Brief:
Collect every line in the records below that contains the string "area", copying each line in full. Match case, so only occurrences with the same capitalization count.

Extracted records:
- - -

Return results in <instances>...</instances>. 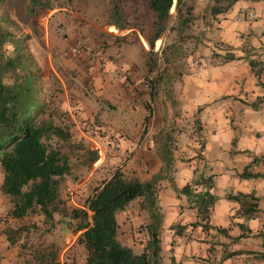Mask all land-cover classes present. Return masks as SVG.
I'll use <instances>...</instances> for the list:
<instances>
[{
    "label": "rangeland",
    "instance_id": "rangeland-1",
    "mask_svg": "<svg viewBox=\"0 0 264 264\" xmlns=\"http://www.w3.org/2000/svg\"><path fill=\"white\" fill-rule=\"evenodd\" d=\"M28 2L4 0L0 14L13 21L12 30L25 39L27 52L38 65L39 96L44 102L53 101L50 104L57 108L56 122L67 125L71 132L70 141L62 146L71 172L60 189L68 208L81 205L117 167L126 178L138 179L142 173L138 162L147 155L151 159L158 146L174 149L181 143L187 145L191 135L202 142L201 123L194 116L180 113L182 75L203 46L210 48L214 62L231 55L228 45L218 39L223 16L215 11L227 10L230 0H183L180 14L174 0L165 30L152 49L147 39L153 34L156 13L147 0H60L47 11L41 7L30 11ZM114 8L120 11L123 29L111 24ZM184 18H189L186 25L182 23ZM5 49L11 51L12 46L5 45ZM244 52L245 59L254 54L247 45ZM257 68L262 72L264 65ZM153 79L159 80L158 94L150 101L148 84ZM146 102L152 107L147 123L145 117L150 111ZM87 150L97 151L98 160L82 164ZM99 158L104 160L101 165ZM90 176L91 180L84 181ZM2 180L0 168V185ZM82 182L85 191L76 193L78 197L72 201L71 190ZM261 194L255 217L260 224L258 230L264 233V190ZM12 206L11 198L0 190V234L6 231L16 239L10 245L16 247L19 256L29 260L36 248L52 246L58 250V261L82 262L85 251L73 241L77 234L73 220L54 213L49 224L39 212L15 218L10 214ZM139 208L140 200L135 199L117 211L116 218L127 210L140 215ZM134 229L139 230V226ZM217 242L212 240L213 244ZM261 243L262 237L255 235L251 245L263 250ZM164 247L160 264H172L171 252Z\"/></svg>",
    "mask_w": 264,
    "mask_h": 264
},
{
    "label": "crops",
    "instance_id": "crops-1",
    "mask_svg": "<svg viewBox=\"0 0 264 264\" xmlns=\"http://www.w3.org/2000/svg\"><path fill=\"white\" fill-rule=\"evenodd\" d=\"M241 13H254L256 17L243 18ZM220 14L223 18L220 20L218 39L228 45L234 59L214 62L210 48L203 46L196 52L197 59L187 66L182 75L179 91L180 113L182 116H194L201 123L202 142L199 143L191 135L190 140H186L187 145L181 143L174 149L158 146V153L150 155L151 159L147 155L138 162L142 172L138 178L140 181H149L163 170V177L157 183V202L162 213L161 249L163 245L166 251L171 252L172 264H264L251 253L262 251L251 245L260 229L257 216L244 218L237 213L239 202L227 198L229 193L252 191L260 198L264 190V160L251 167L253 172H261V177H239V173L253 163L254 158L264 156V69L258 78L248 63L250 59L264 63V2L235 0ZM244 45L254 52L248 59H245ZM218 52L222 53L221 50ZM254 102H257V107L252 106ZM234 138L236 142L233 145ZM162 149L172 150L173 153L165 155ZM150 153H153L152 149ZM103 161L99 158L98 165ZM166 162L168 165L164 170ZM196 172L214 175L215 185L211 191L218 199L212 208L209 224L226 228L227 236L213 228L204 232L200 225L192 226L198 219L196 209L189 207L187 196L176 188L191 183ZM88 180L91 176L84 181ZM84 183L76 184L71 190L72 201L78 197L76 193L85 191ZM139 213L127 210L117 216L119 240L137 253L143 251L148 239V234L140 225L149 222V218L145 219L144 210L139 208ZM136 225L139 230L134 229ZM75 232L77 240L80 231ZM239 235H242L239 240L232 239ZM76 240H73L75 244ZM212 240L218 241L213 247ZM10 244L6 231L1 233L0 264H31L27 258L19 256L16 247ZM230 251L242 253L222 259V255ZM84 263L85 257L80 264ZM59 264L66 263L61 260Z\"/></svg>",
    "mask_w": 264,
    "mask_h": 264
},
{
    "label": "trees",
    "instance_id": "trees-1",
    "mask_svg": "<svg viewBox=\"0 0 264 264\" xmlns=\"http://www.w3.org/2000/svg\"><path fill=\"white\" fill-rule=\"evenodd\" d=\"M3 1L0 0V8ZM29 1L27 5L30 11L36 7L47 11L54 8V3L59 4L60 0ZM147 1L150 9L156 13L153 34L147 39L152 49L165 30V22L170 17L174 0ZM215 1L219 3L221 0ZM234 1L230 0L228 7ZM182 3L183 0H175L178 14ZM215 11L220 13L224 10L216 8ZM110 19L111 24L118 29L124 28L119 21L120 11L117 8L111 12ZM188 21L189 18H184L183 25ZM12 25V20L5 17L4 13L0 14V168L3 172L0 190L11 198L13 206L10 214L15 218H22L30 212H39L49 224L52 223L54 213L68 216L74 221V230L80 231L76 243L85 251L84 264H160L162 213L157 202V183L163 177V170L154 174L149 181H140L136 178H126L123 170L117 167L109 177L104 178L92 189L82 206L68 208L60 195V189L62 180L71 172L69 158L62 150L63 144L70 141L71 132L67 125L56 122L55 115L58 112L57 108L50 104L53 101L50 99L49 102H44L39 96L36 86L38 65L27 52L25 39L17 37ZM5 45H11V51H7ZM231 59H234V55L224 58ZM248 63L259 78L261 69L257 67L264 64L253 59ZM158 82L159 80L153 79L148 84L150 101L158 94ZM145 106L150 111L145 117L147 123L152 107L149 102H146ZM252 106L257 107V102ZM235 142L236 138L232 144ZM166 153H170V150L164 149V154ZM98 157L97 151L87 150L81 163L94 162ZM261 160H264L263 156L254 158L253 163L246 165L239 173V177H261V172L251 170L252 165ZM165 165H168V162ZM214 185L213 174L196 172L191 183L176 189L187 196L189 207L196 209L198 219L192 226L200 225L204 232L213 228L227 236L226 228L209 224L212 208L218 199L211 191ZM138 198L140 210L147 212L149 217V222L140 226L148 234L146 245L140 253L118 240L119 223L116 218L117 211L123 210ZM227 198L239 202L237 213L246 219L255 217L259 212V198L253 191L229 193ZM177 232H180V228ZM256 235L262 237L263 250L251 253L264 260V233L258 230ZM241 236L232 239L236 241ZM9 241L14 244L16 239L9 236ZM213 245L212 243L211 246ZM237 253L242 252L230 251L222 255V259ZM57 256L58 250L52 246L46 249L36 248L28 261L31 264H59Z\"/></svg>",
    "mask_w": 264,
    "mask_h": 264
},
{
    "label": "built area",
    "instance_id": "built-area-1",
    "mask_svg": "<svg viewBox=\"0 0 264 264\" xmlns=\"http://www.w3.org/2000/svg\"><path fill=\"white\" fill-rule=\"evenodd\" d=\"M241 17H243V18L249 17L251 19H254L256 17V15L254 13H248V14L242 13Z\"/></svg>",
    "mask_w": 264,
    "mask_h": 264
}]
</instances>
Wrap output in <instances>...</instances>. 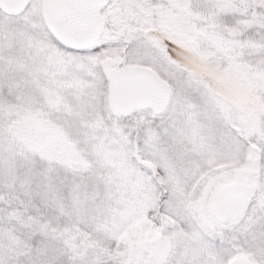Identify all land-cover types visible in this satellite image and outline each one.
<instances>
[{
    "label": "snow or ice",
    "instance_id": "obj_1",
    "mask_svg": "<svg viewBox=\"0 0 264 264\" xmlns=\"http://www.w3.org/2000/svg\"><path fill=\"white\" fill-rule=\"evenodd\" d=\"M0 264H264V0H0Z\"/></svg>",
    "mask_w": 264,
    "mask_h": 264
}]
</instances>
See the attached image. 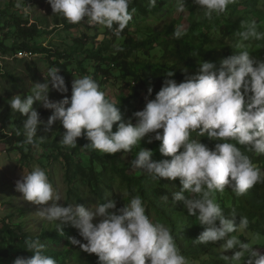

- - -

Answer to this problem:
    "label": "built area",
    "instance_id": "built-area-1",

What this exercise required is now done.